What is your approach to intervention and what teaching methods do you use at FLC? Is it "Discrete Trial Training" (DTT), "Natural Environment Teaching" (NET) "Fluency Based Instruction" (FBI), etc.?
We believe that there is a critical importance of individualizing the programs and the intervention to the learner, that is, to address the “goodness of fit” framework (Bailey et al., 1990) in matching interventions to learners. Individualization requires that we attend to all of the aspects of the learner’s environment, to the learner’s characteristics and skills, to the quality of implementation, and to the maintenance of skills (Cummings, 1999).
The inclusive message is that people with autism and other developmental disorders learn in a variety of ways and through a variety of instructional procedures, and that the broad spectrum of empirically validated approaches should be utilized. In addressing the question of which teaching procedure/ method of intervention is the most effective, it is recommended that we do not put all our eggs (resources, assets, hopes) in any single procedural basket because, like all of us, people with autism must learn to learn, from their surrounding environment, in a variety of ways. These include direct instruction, incidental teaching, television, computers; from their parents, teachers and peers. Also from auditory, pictorial and textual cues. There are many evidence based intervention procedures that accomplish these different but equally important objectives (Weiss, M.J., 2000).

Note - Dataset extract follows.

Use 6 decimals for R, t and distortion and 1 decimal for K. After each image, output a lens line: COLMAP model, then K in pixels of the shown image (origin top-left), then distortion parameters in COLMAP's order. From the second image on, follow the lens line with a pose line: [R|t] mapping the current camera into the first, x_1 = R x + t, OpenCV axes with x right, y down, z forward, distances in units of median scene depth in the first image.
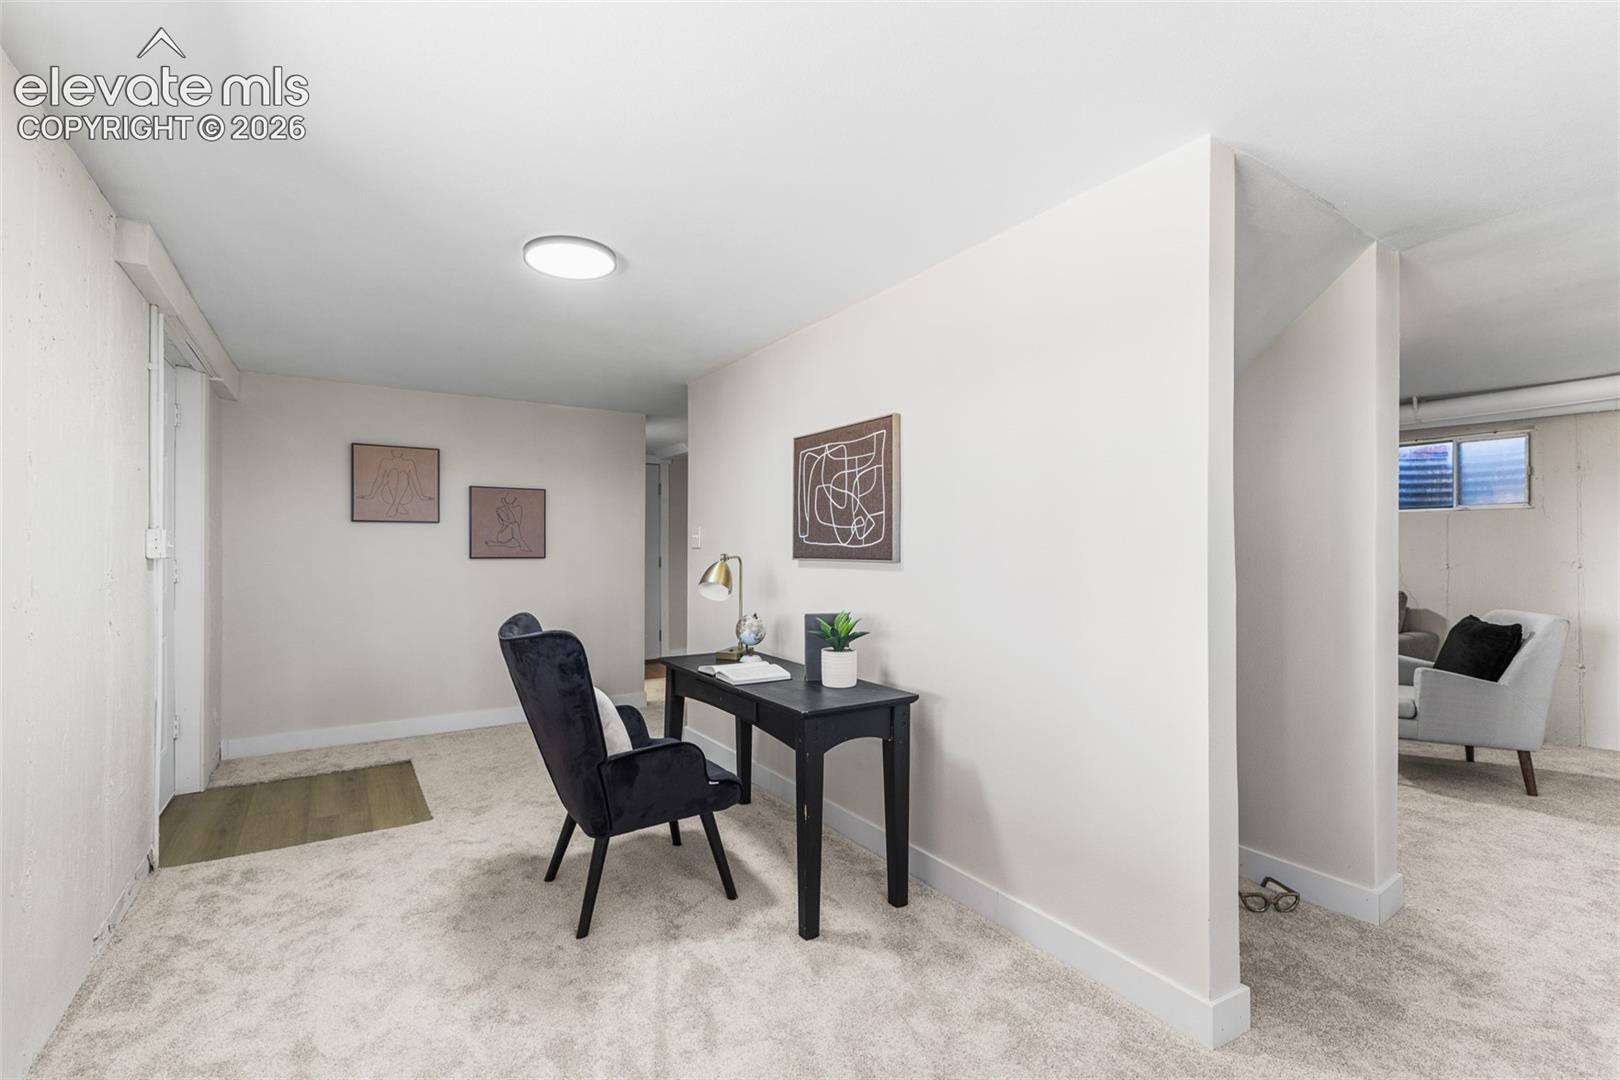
lens RADIAL K [[700.9, 0, 803.5], [0, 700.9, 547.8], [0, 0, 1]] dist [-0.000655, -0.000152]
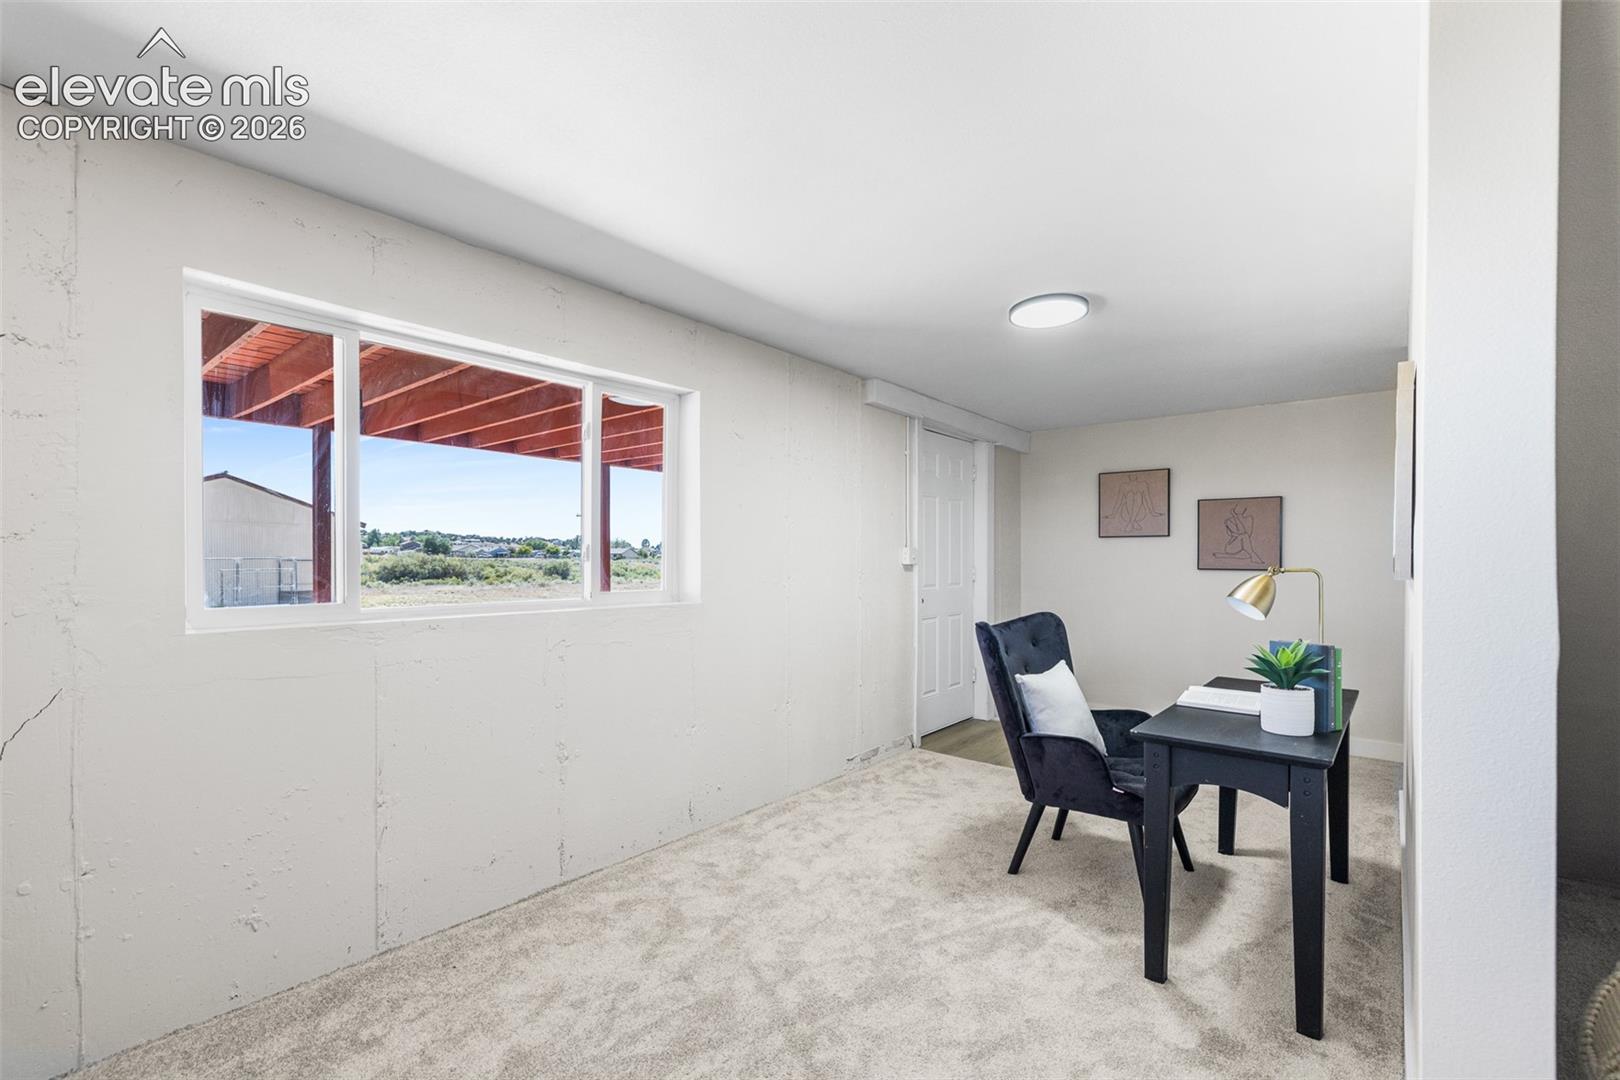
lens RADIAL K [[711.7, 0, 810.6], [0, 711.7, 567.4], [0, 0, 1]] dist [0.000805, 0.000204]
pose [[0.298937, 0.012698, -0.954188, 0.744188], [-0.003524, 0.999919, 0.012203, 0.002644], [0.954266, -0.000286, 0.298957, 0.280152]]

An over emphasis on any particular approach diminishes the potential influence of our intervention efforts, and threatens the individualization which is a hallmark characteristic of ABA. It is imperative that the application of these procedures be done in the context of a thorough assessment of the learner’s strengths, weaknesses, and needs. It is also important to monitor the functionality of these interventions. Finally, it is particularly important to be open to changing instructional procedures when the data does not indicate adequate progress (Krantz, 2000).